Ressources pour contrer la VFS 

Nos obligations déontologiques en tant qu’ingénieurs signifient que nous avons tous et toutes un rôle à jouer afin d’empêcher la violence fondée sur le sexe. Les ingénieurs ont le devoir d’être francs, honnêtes et loyaux et d’assurer la protection de la vie humaine. Nous considérons la sécurité, la santé et le bien-être du public comme des objectifs primordiaux. Les ingénieurs doivent reconnaître les façons dont la présence de femmes et de personnes non binaires dans le domaine du génie peut être assujettie à la violence et doivent s’y opposer afin de rendre la profession plus sécuritaire pour toutes et tous. 
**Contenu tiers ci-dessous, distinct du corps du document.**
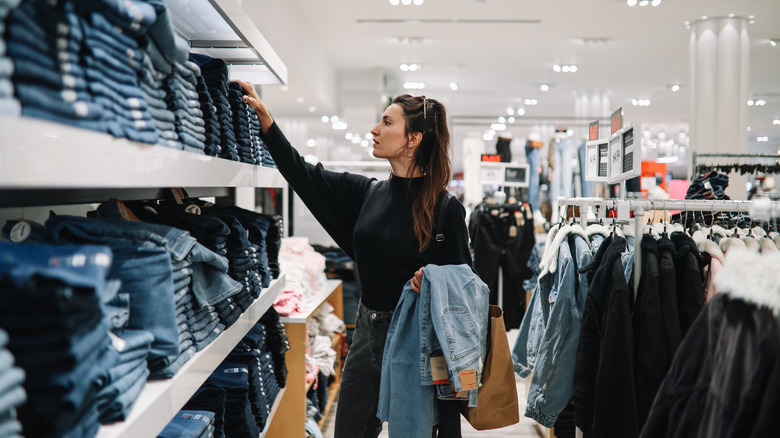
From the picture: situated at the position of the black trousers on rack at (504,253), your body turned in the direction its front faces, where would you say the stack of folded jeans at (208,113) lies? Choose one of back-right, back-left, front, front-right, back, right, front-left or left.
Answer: front

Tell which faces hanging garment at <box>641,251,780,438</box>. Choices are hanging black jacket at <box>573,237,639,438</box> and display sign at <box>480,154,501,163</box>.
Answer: the display sign

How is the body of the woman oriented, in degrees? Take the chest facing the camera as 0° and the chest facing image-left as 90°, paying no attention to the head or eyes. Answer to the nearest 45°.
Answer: approximately 45°

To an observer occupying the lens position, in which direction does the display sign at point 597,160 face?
facing the viewer and to the left of the viewer

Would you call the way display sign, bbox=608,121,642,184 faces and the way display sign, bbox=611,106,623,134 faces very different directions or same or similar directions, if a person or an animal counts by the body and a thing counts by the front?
same or similar directions

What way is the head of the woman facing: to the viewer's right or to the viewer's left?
to the viewer's left

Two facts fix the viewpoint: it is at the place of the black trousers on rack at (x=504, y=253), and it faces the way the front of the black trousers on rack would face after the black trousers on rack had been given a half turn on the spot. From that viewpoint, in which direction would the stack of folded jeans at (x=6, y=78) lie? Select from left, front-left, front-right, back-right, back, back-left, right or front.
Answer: back

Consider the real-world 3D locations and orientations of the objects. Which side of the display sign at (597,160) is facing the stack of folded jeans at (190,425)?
front

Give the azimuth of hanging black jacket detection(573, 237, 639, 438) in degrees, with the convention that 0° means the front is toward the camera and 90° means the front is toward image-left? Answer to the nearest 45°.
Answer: approximately 90°

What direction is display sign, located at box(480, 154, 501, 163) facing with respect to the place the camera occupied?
facing the viewer

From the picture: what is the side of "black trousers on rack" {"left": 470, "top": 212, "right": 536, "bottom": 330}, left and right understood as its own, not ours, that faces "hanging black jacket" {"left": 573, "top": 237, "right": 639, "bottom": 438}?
front

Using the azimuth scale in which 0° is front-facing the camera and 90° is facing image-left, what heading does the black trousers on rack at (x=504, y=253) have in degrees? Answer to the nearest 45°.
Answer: approximately 0°

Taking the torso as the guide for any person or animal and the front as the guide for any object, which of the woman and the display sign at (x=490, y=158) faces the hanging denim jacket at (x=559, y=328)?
the display sign

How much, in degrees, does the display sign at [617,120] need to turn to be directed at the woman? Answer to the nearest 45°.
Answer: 0° — it already faces them

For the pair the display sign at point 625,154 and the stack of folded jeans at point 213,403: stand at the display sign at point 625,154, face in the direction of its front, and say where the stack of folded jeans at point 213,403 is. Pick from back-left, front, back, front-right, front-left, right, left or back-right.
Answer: front

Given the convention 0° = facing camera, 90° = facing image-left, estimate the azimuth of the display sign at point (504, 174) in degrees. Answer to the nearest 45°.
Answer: approximately 0°

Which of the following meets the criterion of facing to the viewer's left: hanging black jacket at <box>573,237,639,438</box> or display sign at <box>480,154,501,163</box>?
the hanging black jacket
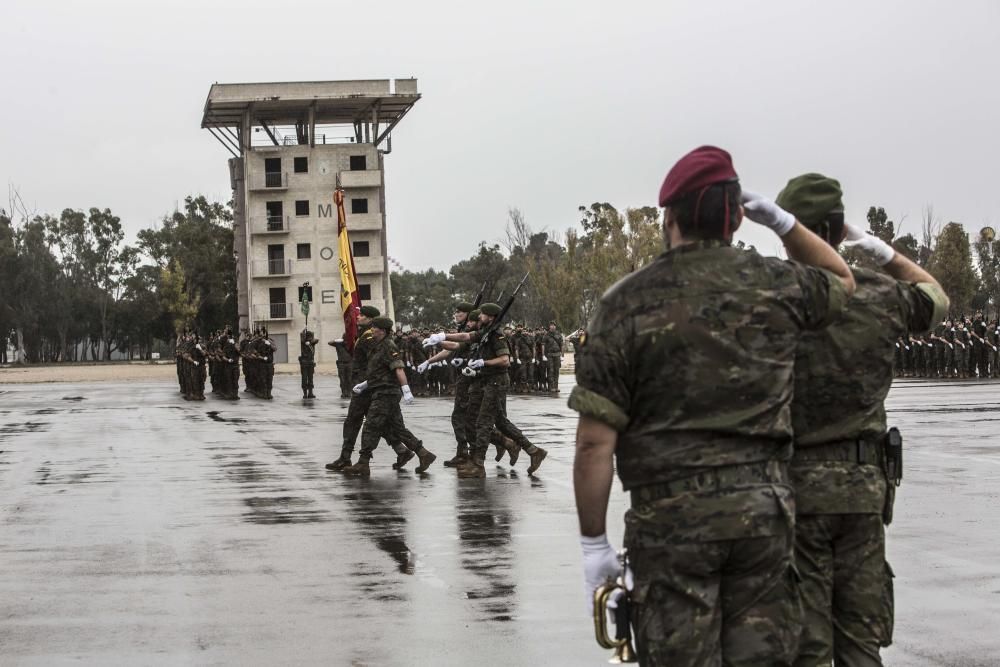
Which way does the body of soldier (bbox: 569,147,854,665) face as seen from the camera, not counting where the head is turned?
away from the camera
Alors que nous marquons les 16 jours d’activisme contre la violence fondée sur le sexe, Ingénieurs Canada propose les ressources suivantes comme point de départ : 

  • Lors de la Conférence 30 en 30 de 2023, après une introduction de Jeanette Southwood, Kim Bouffard, gestionnaire, Appartenance et engagement à Ingénieurs Canada, a animé une discussion avec Paulette Senior, alors directrice générale de la Fondation canadienne des femmes et actuellement membre du Sénat canadien, sur la façon d’aller au-delà du cadre juridique pour mettre en place des milieux de travail qui luttent contre la violence et le harcèlement. Au nombre des sujets abordés figuraient les mythes concernant la violence fondée sur le sexe, les mesures à prendre pour éliminer la honte et le silence de la culture d’un milieu de travail, et les ressources que les survivants et survivantes peuvent utiliser pour évoluer dans des systèmes souvent inadéquats, par exemple, une ressource mise au point pour les personnes ayant été victimes de harcèlement en milieu de travail intitulée AfterMeToo. Les 16 jours d’activisme contre la violence fondée sur le sexe sont l’occasion parfaite de visionner (ou de revoir) cette discussion
  • Le collectif Righttobe.org présente les 5D des interventions du témoin, qui sont « différentes méthodes – distraire, intervenir directement, déléguer, documenter et désapprouver – que vous pouvez utiliser pour aider une personne harcelée, affirmer que le harcèlement est inacceptable et montrer à vos proches qu’ils ont le pouvoir de rendre leur communauté plus sûre. » 

Il est important de se rappeler que les ingénieurs s’engagent à préserver la vie et le bien-être des êtres humains. Le harcèlement et la violence en milieu de travail sont trop répandus, notamment dans la profession d’ingénieur, et nous avons tous un rôle à jouer pour dénoncer et contrer ces injustices lorsqu’elles se produisent.